The Orionid meteor shower is an annual occurrence in mid autumn. The Orionids were named after the constellation Orion, from which the shower appears to originate, just over Betelgeuse. The meteors don’t really originate from there, but naming it after the constellation helps skywatchers remember where to look.
The Orionid meteors are fragments of Halley’s Comet and can put on quite a show, with as many as 50-70 sightings per hour on certain years. The meteors can travel 148,000 mph (66 km/s) into our atmosphere. These speeds are enough to give the meteors a glowing train as they burn up, creating the "shooting star" effect that we see.
Spotting the meteors takes a bit of work. It is important to go to a rural area that is not affected by city lights and give your eyes adequate time to adjust to the dark. The meteors are not particularly bright and can get washed out by competing lights very easily. This meteor shower can be seen from both the Northern and Southern hemispheres, and is most visible in the predawn hours.

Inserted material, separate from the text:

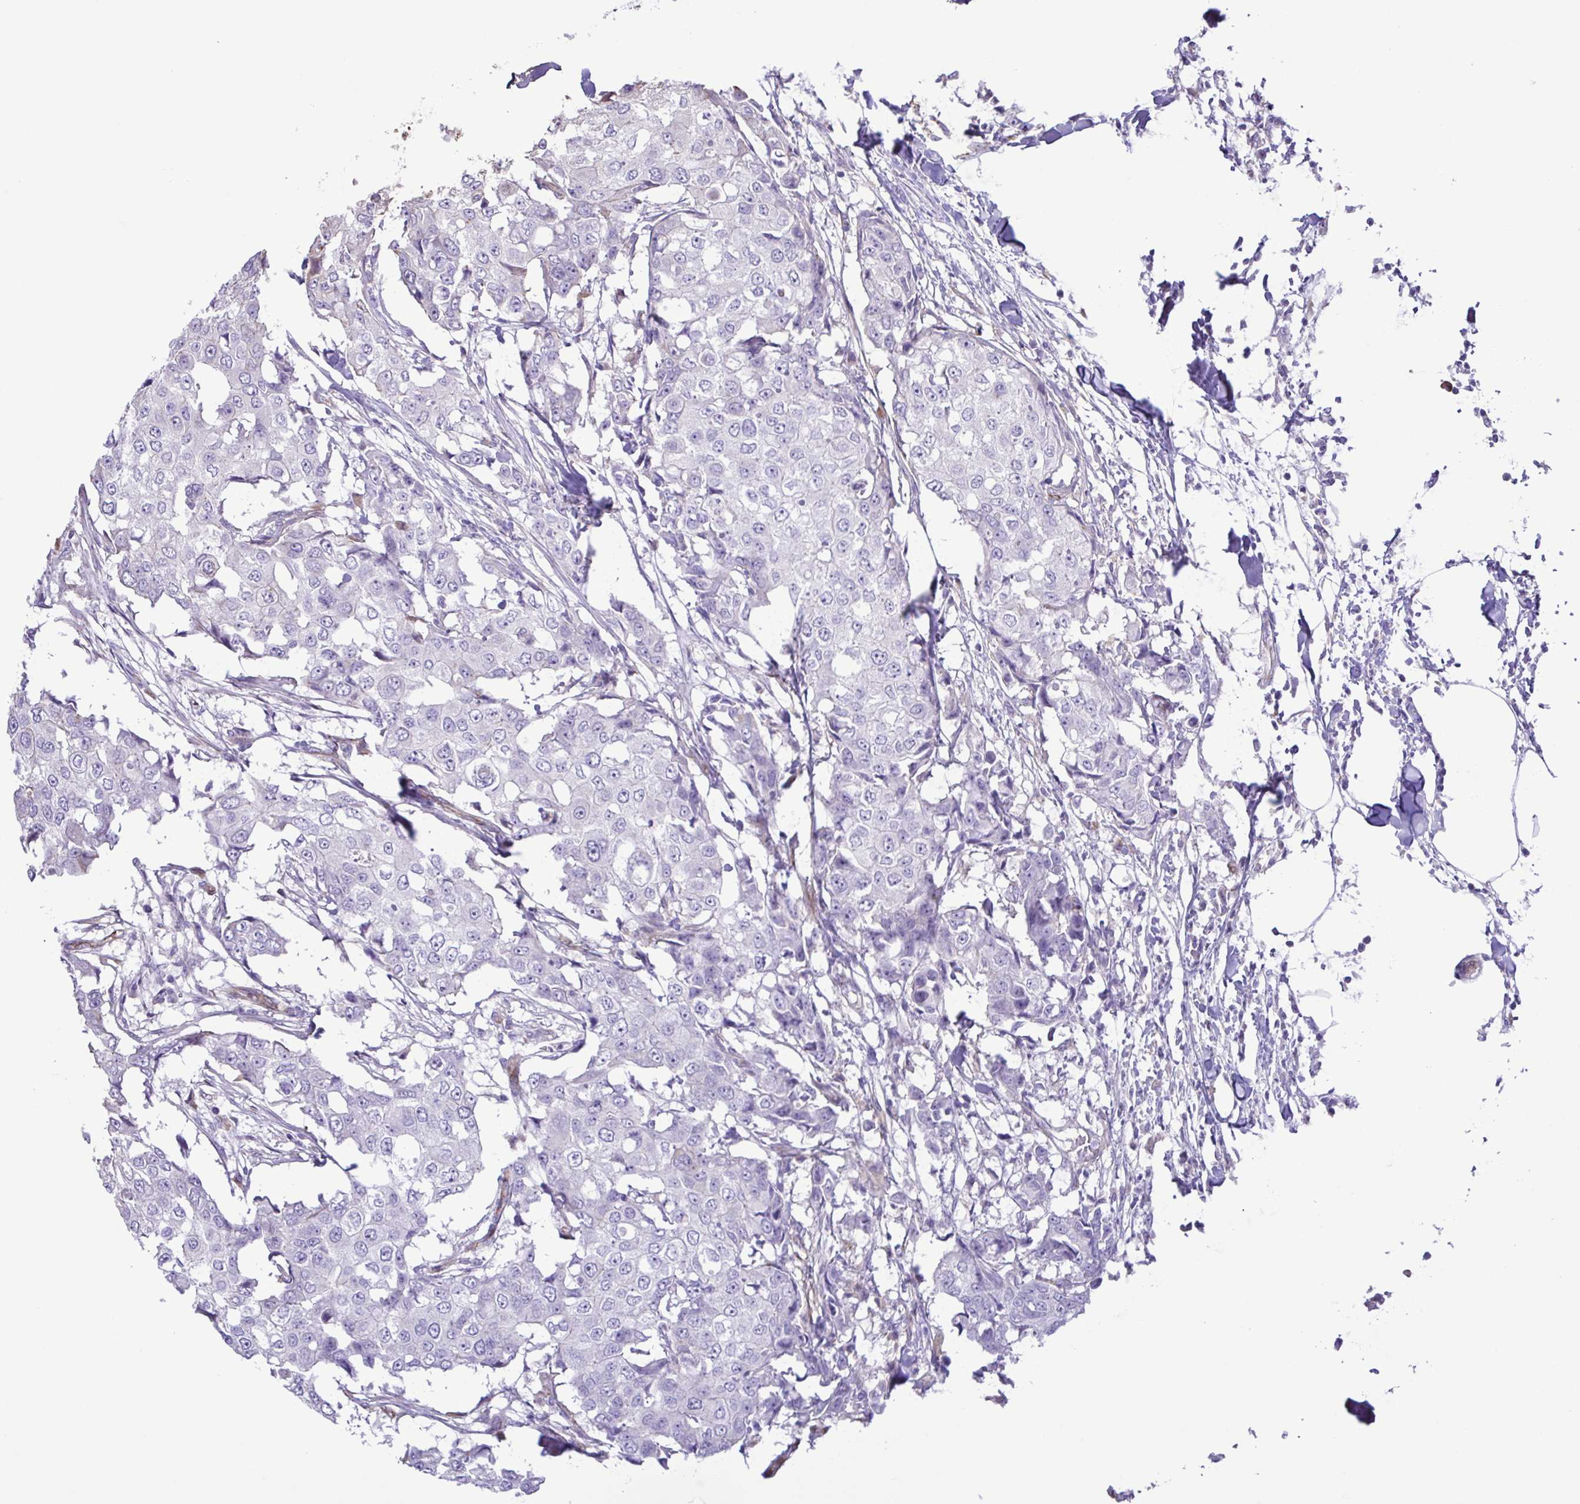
{"staining": {"intensity": "negative", "quantity": "none", "location": "none"}, "tissue": "breast cancer", "cell_type": "Tumor cells", "image_type": "cancer", "snomed": [{"axis": "morphology", "description": "Duct carcinoma"}, {"axis": "topography", "description": "Breast"}], "caption": "Immunohistochemistry (IHC) image of human intraductal carcinoma (breast) stained for a protein (brown), which exhibits no staining in tumor cells.", "gene": "FLT1", "patient": {"sex": "female", "age": 27}}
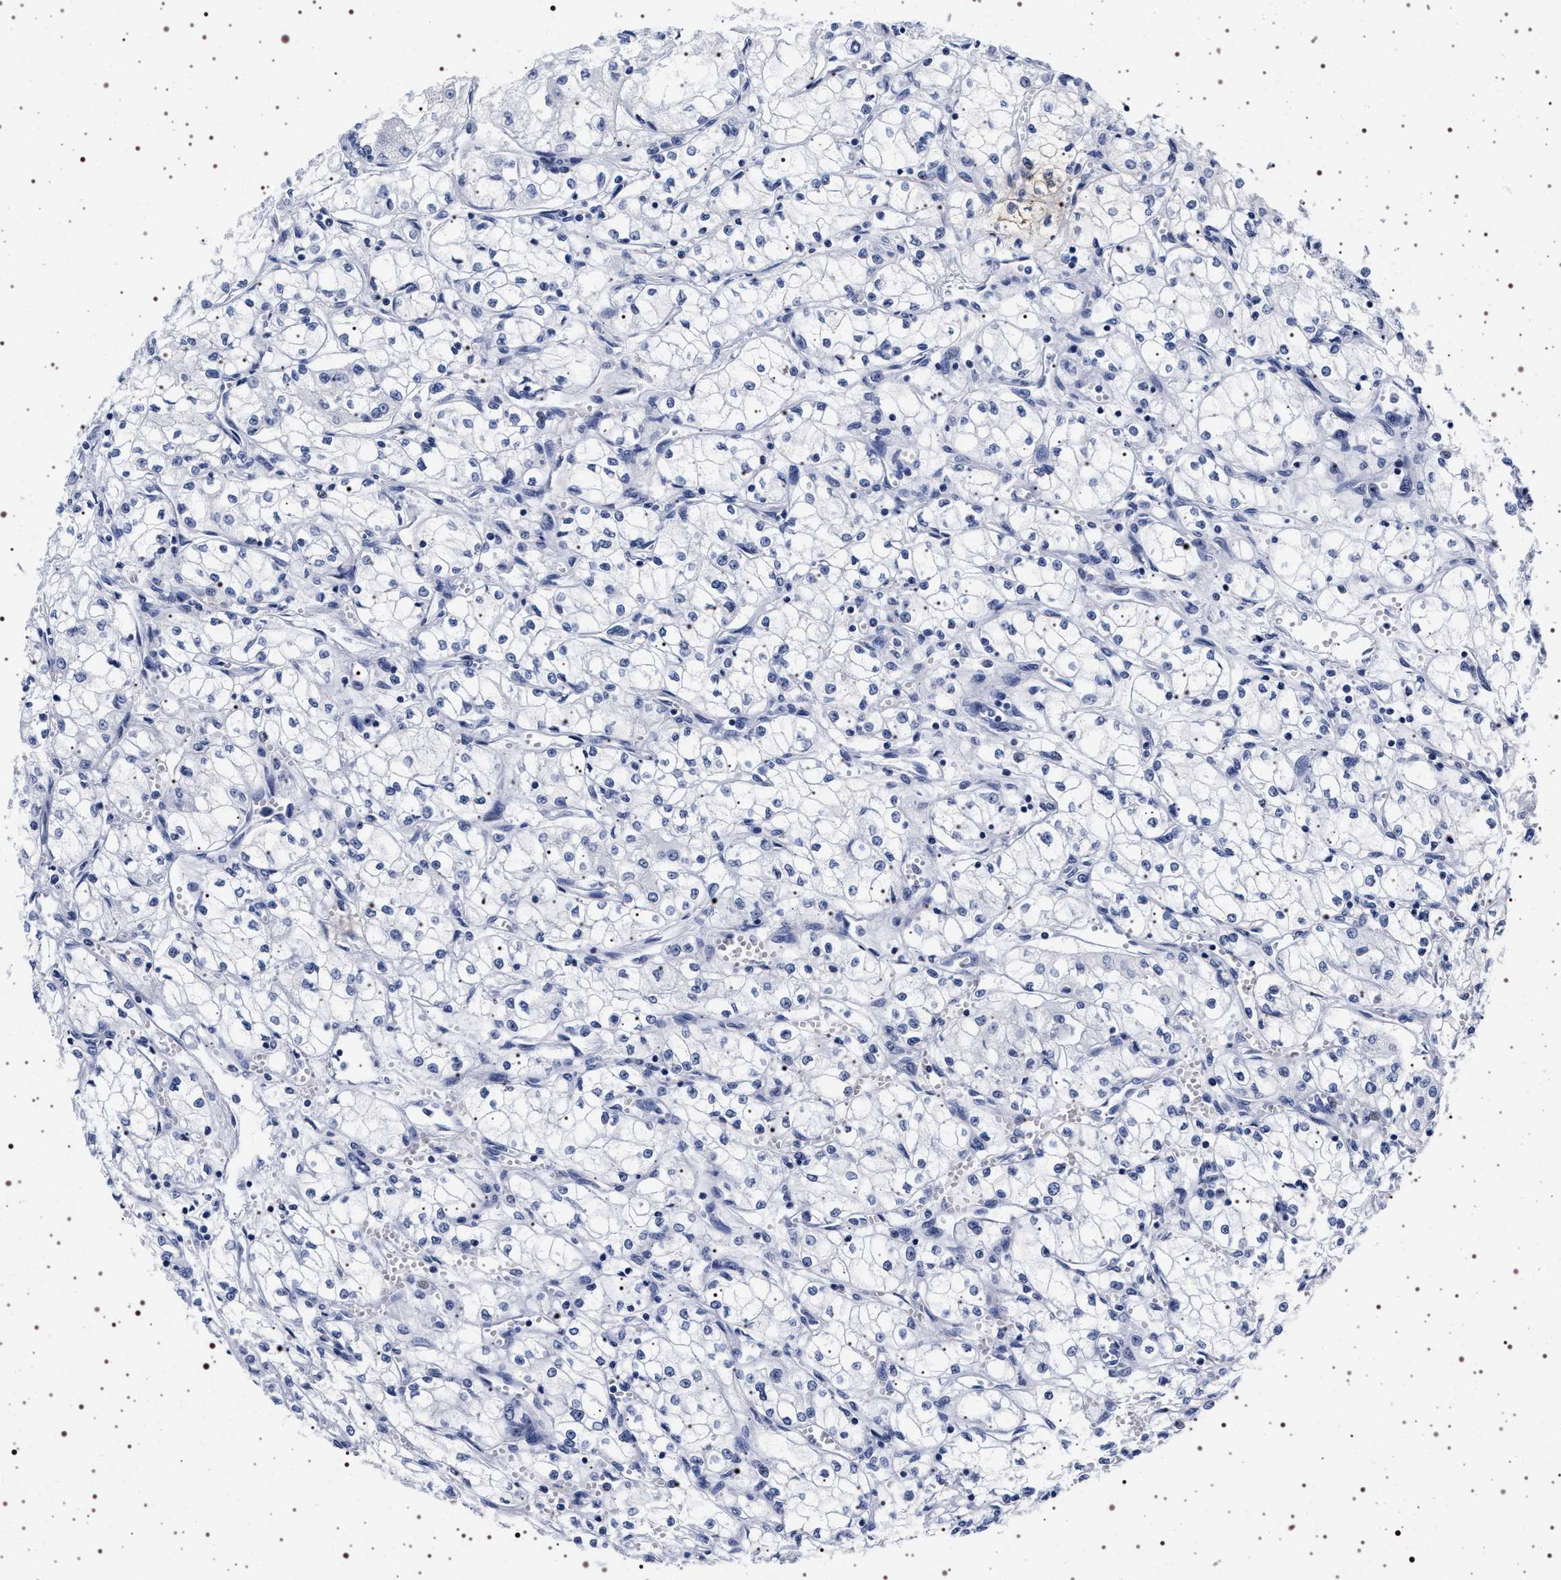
{"staining": {"intensity": "negative", "quantity": "none", "location": "none"}, "tissue": "renal cancer", "cell_type": "Tumor cells", "image_type": "cancer", "snomed": [{"axis": "morphology", "description": "Normal tissue, NOS"}, {"axis": "morphology", "description": "Adenocarcinoma, NOS"}, {"axis": "topography", "description": "Kidney"}], "caption": "A high-resolution image shows immunohistochemistry (IHC) staining of renal cancer (adenocarcinoma), which displays no significant staining in tumor cells. (DAB immunohistochemistry with hematoxylin counter stain).", "gene": "SYN1", "patient": {"sex": "male", "age": 59}}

Unfortunately, 2013 was not a good year for viewing the Orionids. The peak of this year's shower happened to coincide with a bright, waning gibbous moon, which washed them out almost entirely. City lights compounded the problem, leaving very few places that could get a good luck at the meteors. Fortunately there was a live webcast on the 20th at the peak of the shower, courtesy of the Slooh Space Camera. If you missed out on seeing the event live, Slooh has posted the video online, so you won’t miss a minute. There’s over 8 hours of footage each from the two nights when the Orionids were at the peak. Some commentary is provided on the videos.